» **What is expected**: Copy whichever lines of the data hold the word "gekrönt".

» **Information shown**:
********************
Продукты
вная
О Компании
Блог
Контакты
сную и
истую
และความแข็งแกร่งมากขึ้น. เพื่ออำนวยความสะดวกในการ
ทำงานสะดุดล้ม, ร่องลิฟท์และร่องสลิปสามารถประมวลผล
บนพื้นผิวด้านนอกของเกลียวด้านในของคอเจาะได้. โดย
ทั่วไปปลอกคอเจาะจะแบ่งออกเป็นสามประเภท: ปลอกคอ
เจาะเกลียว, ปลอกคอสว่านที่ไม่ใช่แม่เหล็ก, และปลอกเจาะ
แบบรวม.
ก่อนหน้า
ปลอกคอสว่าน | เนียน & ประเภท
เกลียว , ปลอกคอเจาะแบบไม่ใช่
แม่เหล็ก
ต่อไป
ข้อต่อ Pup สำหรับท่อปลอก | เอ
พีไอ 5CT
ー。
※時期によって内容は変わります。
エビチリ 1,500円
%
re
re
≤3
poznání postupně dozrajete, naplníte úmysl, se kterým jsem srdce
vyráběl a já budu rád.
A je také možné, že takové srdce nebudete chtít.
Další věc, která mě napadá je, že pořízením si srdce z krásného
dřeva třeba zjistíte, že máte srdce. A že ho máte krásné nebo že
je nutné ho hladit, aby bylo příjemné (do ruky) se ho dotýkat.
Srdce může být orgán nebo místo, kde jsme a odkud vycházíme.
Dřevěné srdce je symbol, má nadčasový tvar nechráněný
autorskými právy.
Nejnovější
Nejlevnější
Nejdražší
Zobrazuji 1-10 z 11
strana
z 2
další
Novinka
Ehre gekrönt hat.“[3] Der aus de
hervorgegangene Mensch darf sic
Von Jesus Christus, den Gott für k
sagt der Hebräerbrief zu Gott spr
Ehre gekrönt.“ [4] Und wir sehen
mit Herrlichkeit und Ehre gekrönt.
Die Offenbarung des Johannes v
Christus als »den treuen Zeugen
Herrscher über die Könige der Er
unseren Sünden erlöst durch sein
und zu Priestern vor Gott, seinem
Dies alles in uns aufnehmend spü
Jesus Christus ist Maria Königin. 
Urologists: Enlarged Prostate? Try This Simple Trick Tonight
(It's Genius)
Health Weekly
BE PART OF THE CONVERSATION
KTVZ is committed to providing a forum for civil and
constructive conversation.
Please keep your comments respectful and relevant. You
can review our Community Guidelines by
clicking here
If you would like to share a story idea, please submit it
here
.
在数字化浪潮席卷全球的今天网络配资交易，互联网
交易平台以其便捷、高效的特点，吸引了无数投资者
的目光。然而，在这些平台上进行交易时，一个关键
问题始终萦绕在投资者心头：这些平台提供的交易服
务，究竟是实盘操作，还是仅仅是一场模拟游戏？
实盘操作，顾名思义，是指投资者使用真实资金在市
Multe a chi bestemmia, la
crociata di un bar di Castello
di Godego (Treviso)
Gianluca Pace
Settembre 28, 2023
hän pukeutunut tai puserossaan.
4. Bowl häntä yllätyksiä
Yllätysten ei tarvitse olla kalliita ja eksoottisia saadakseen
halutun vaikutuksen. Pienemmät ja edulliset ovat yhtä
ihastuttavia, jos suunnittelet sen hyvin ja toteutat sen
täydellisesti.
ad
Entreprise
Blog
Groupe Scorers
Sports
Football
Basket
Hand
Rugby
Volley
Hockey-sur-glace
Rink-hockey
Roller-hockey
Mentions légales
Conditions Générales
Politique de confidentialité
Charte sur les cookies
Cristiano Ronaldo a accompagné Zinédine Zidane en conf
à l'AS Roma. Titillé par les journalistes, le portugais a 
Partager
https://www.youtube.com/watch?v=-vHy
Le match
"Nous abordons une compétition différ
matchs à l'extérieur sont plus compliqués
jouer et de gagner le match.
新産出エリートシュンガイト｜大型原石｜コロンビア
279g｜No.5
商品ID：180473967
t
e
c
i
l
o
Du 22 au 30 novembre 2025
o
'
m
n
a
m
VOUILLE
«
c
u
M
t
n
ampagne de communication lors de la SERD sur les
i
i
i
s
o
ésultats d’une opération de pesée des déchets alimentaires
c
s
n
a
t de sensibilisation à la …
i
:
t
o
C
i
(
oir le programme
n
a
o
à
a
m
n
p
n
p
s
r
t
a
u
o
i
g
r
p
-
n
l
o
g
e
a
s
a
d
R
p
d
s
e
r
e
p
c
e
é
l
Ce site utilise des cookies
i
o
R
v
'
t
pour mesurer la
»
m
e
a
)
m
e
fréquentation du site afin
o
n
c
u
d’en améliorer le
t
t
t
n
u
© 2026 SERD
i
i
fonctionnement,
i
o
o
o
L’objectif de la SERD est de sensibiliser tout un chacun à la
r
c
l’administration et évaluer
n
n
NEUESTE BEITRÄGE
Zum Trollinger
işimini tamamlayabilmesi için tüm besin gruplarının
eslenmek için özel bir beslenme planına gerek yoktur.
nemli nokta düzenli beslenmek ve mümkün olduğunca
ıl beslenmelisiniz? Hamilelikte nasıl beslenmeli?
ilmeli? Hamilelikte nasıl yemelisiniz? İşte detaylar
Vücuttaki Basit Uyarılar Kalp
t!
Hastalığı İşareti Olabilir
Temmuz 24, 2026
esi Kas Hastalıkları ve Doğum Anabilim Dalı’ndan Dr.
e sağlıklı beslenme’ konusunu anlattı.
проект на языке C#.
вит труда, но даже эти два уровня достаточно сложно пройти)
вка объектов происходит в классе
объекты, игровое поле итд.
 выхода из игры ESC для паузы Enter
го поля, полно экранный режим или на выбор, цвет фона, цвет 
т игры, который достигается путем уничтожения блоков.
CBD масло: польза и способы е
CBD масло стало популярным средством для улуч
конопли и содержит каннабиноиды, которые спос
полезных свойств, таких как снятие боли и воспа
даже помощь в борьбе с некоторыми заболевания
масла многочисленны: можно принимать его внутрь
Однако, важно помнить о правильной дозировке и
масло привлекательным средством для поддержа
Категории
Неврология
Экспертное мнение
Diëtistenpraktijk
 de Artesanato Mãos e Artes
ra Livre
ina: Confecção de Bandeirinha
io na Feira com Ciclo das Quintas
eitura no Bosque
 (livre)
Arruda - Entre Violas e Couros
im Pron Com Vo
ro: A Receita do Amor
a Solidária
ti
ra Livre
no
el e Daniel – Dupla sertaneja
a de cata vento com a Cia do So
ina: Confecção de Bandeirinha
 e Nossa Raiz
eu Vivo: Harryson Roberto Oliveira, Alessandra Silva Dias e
********************
» **Reply**:
Ehre gekrönt hat.“[3] Der aus de
Ehre gekrönt.“ [4] Und wir sehen
mit Herrlichkeit und Ehre gekrönt.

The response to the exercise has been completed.